1759-03-17, de Voltaire [François Marie Arouet] à department of finance of the Palatinate.

Lorsque j'eus l'honneur de placer 130000£ argent de France sur les caisses de son altesse Sérénissime Electorale, elle eut la bonté de vouloir bien permettre que je fusse toujours paié des arrérage en argent de France, et Mr le Baron de Bekers en conséquence m'a toujours fait toucher mon revenu aux termes acoutumez du 1er juillet et du 1er Janvier sans aucune diminution; et par les dernières Lettres que j'eus l'honneur de recevoir de lui avant son départ pour Paris, il daigna me confirmer les intentions de son Altesse Electorale, et m'assurer que je serais toujours payé sans supporter aucun frais de change, de différence d'espèces, ni de retardement de la part des Banquiers.
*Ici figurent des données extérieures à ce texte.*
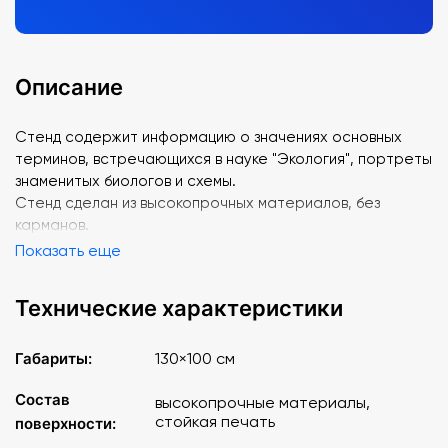
Описание
Стенд содержит информацию о значениях основных
терминов, встречающихся в науке "Экология", портреты
знаменитых биологов и схемы.
Стенд сделан из высокопрочных материалов, без
карманов.
Показать еще
Технические характеристики
Габариты:
130×100 см
Состав
высокопрочные материалы,
стойкая печать
поверхности:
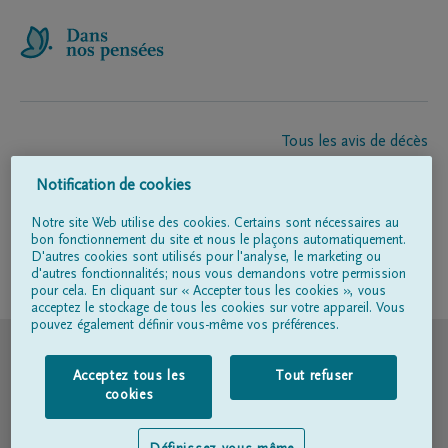
Tous les avis de décès
À propos de nous
Notification de cookies
Entrepreneur de pompes funèbres
Contact
Notre site Web utilise des cookies. Certains sont nécessaires au
bon fonctionnement du site et nous le plaçons automatiquement.
D'autres cookies sont utilisés pour l'analyse, le marketing ou
d'autres fonctionnalités; nous vous demandons votre permission
Suivez-nous sur
pour cela. En cliquant sur « Accepter tous les cookies », vous
acceptez le stockage de tous les cookies sur votre appareil. Vous
pouvez également définir vous-même vos préférences.
© DELA
Acceptez tous les
Tout refuser
Conditions d'utilisation
cookies
Déclaration relative à la vie privée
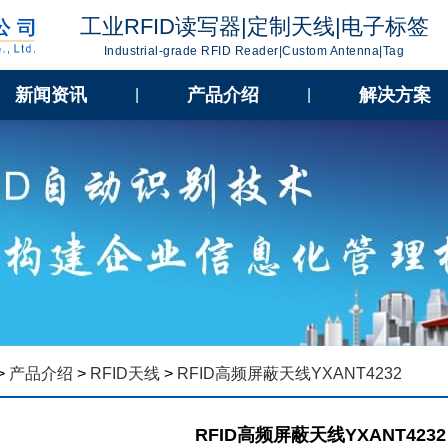
工业RFID读写器|定制天线|电子标签
Industrial-grade RFID Reader|Custom Antenna|Tag
新闻资讯
产品介绍
解决方案
|
|
>
产品介绍
>
RFID天线
>
RFID高频屏蔽天线YXANT4232
RFID高频屏蔽天线YXANT4232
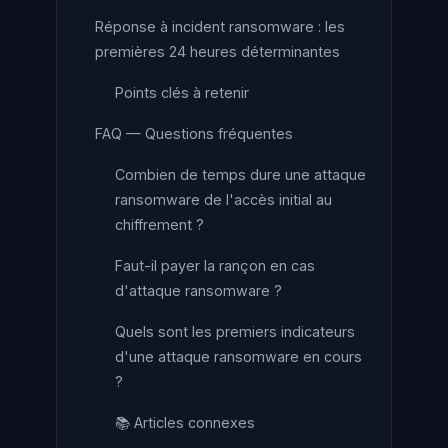
Réponse à incident ransomware : les
premières 24 heures déterminantes
Points clés à retenir
FAQ — Questions fréquentes
Combien de temps dure une attaque
ransomware de l'accès initial au
chiffrement ?
Faut-il payer la rançon en cas
d'attaque ransomware ?
Quels sont les premiers indicateurs
d'une attaque ransomware en cours
?
📚 Articles connexes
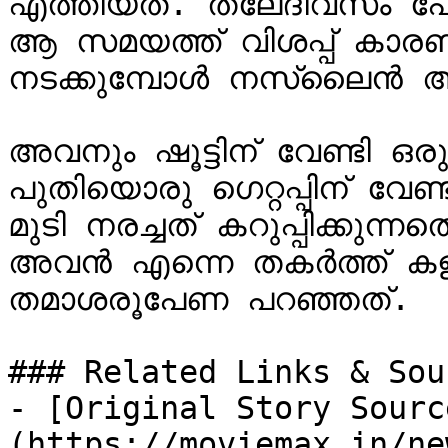
എത്തിയത്. തലേദിവസം പോയ
ആ സമയത്ത് വിശപ്പ് കാരണ
നടക്കുമ്പോള്‍ നസ്ലൈന്‍ അവ
അവനും ഷൂട്ടിന് വേണ്ടി ഒരു
പുതിയൊരു ഗെറ്റപ്പിന് വേണ്
മുടി നരച്ചത് കറുപ്പിക്കുന
അവന്‍ എന്നെ തകര്‍ത്ത് കള
തമാശരൂപേണ പറഞ്ഞത്.

### Related Links & Sour
- [Original Story Sourc
(https://moviemax.in/ne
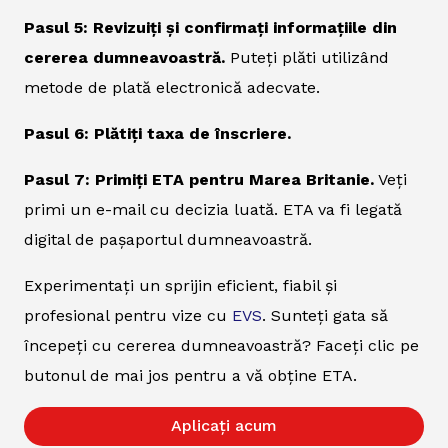
Pasul 5: Revizuiți și confirmați informațiile din
cererea dumneavoastră.
Puteți plăti utilizând
metode de plată electronică adecvate.
Pasul 6: Plătiți taxa de înscriere.
Pasul 7: Primiți ETA pentru Marea Britanie.
Veți
primi un e-mail cu decizia luată. ETA va fi legată
digital de pașaportul dumneavoastră.
Experimentați un sprijin eficient, fiabil și
profesional pentru vize cu
EVS
. Sunteți gata să
începeți cu cererea dumneavoastră? Faceți clic pe
butonul de mai jos pentru a vă obține ETA.
Aplicați acum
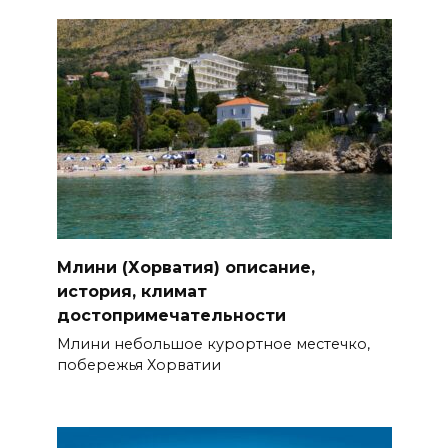
Млини (Хорватия) описание,
история, климат
достопримечательности
Млини небольшое курортное местечко,
побережья Хорватии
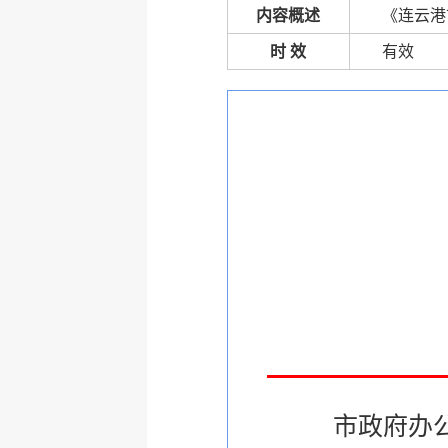
内容概述
《连云港
时 效
有效
市政府办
C'est sur ce pied que j'ai toujours été payé, et c'est ainsi qu'en use avec moi la chambre des finances de Monseigneur le Duc de Virtemberg qui a daigné passer avec moi la même transaction.

Cette bonté de son altesse Se Electorale Monseigneur L'Electeur Palatin est d'autant plus juste que quand je donnai mon capital de 130000 £ je supportai tous les frais du change, et de la remise, et au lieu de débourser cent trente mille Livres, je payai 130389£ 8, comme il est porté sur les régistres des Banquiers de Lyon J: R: Tronchin et Camp, et comme ils me l'ont porté en compte le 12 aoust 1757, ce qui est aisé à vérifier, et ce que je certifie. Outre ces 130389£ il faut compter la commission ordinaire qui est un 1/2 pour % 652£. Ainsi je déboursai de capital 131041£ 18s.

C'est donc en vertu de ce déboursé de 1041£18s de Capital par delà la somme principale de 130000£ stipulée, que je suis fondé à demander à la chambre des finances, qu'elle veuille bien supporter les frais du païement de mon revenu, comme j'ai supporté les frais du paiement du Capital.

Je ne suis pas moins fondé en vertu de la bonté et de l'équité de S: A: S: E: et des promesses positives de Mr le Baron de Bekers.

Je n'ai rien reçu de trop l'année passé, parce qu'étant à la cour de S: A: S: E: je fus payé en Louïs d'or au cours du jour; ce fut Mr le Baron de Bekers qui eut la bonté, et la politesse de m'apporter cet argent lui même. Il n'y a pas d'apparence qu'il se soit trompé, ni que j'aïe voulu recevoir plus qu'il ne m'est dû.

Au terme échu cette année 1759 au 1er janvier, j'ai eu besoin d'argent, et en conséquence des Lettres de Mr le Baron de Bekers, j'ai pris la demie année échue, chez Bontemps, Banquier de Genêve, correspondant de Finguerlin et Stolzemberg à Francfort. Le Sr Bontemps m'a compté 6500£ de France, le 13 janvier, et les dits Finguerlin et Stolzemberg ne les ont point payez. Le banquier Bontemps éxige les intérêts de cette somme par lui avancée; et aujourd'hui il m'envoye un compte de 6672£ 5 s., compte qui augmentera tous les jours, si messieurs de la chambre des finances, n'ordonnent aux banquiers de Francfort de payer les 6672 £ 5s argent de France au banquier Bontemps de Genêve.

Je ne doute pas que ma requête très claire, et très juste ne soit favorablement écoutée, et je supplie Messieurs de la chambre d'avoir la bonté d'ordonner qu'à l'avenir je sois payé de six mois en six mois sans frais de la somme de 6500£ de France aux termes ordonnés de 1er juillet et premier Janvier, et en conséquence je donne icy ma quittance.

J'ai reçu de Mr Bontemps, banquier de Genêve, la somme de 6500£ de France, à la décharge de la chambre des finances de S: A: S: Monseigr l'Electeur Palatin pour les derniers six mois de l'année 1758, de la rente de 130000£ argent de France, que Monseigneur L'Electeur a bien voulû me constituer.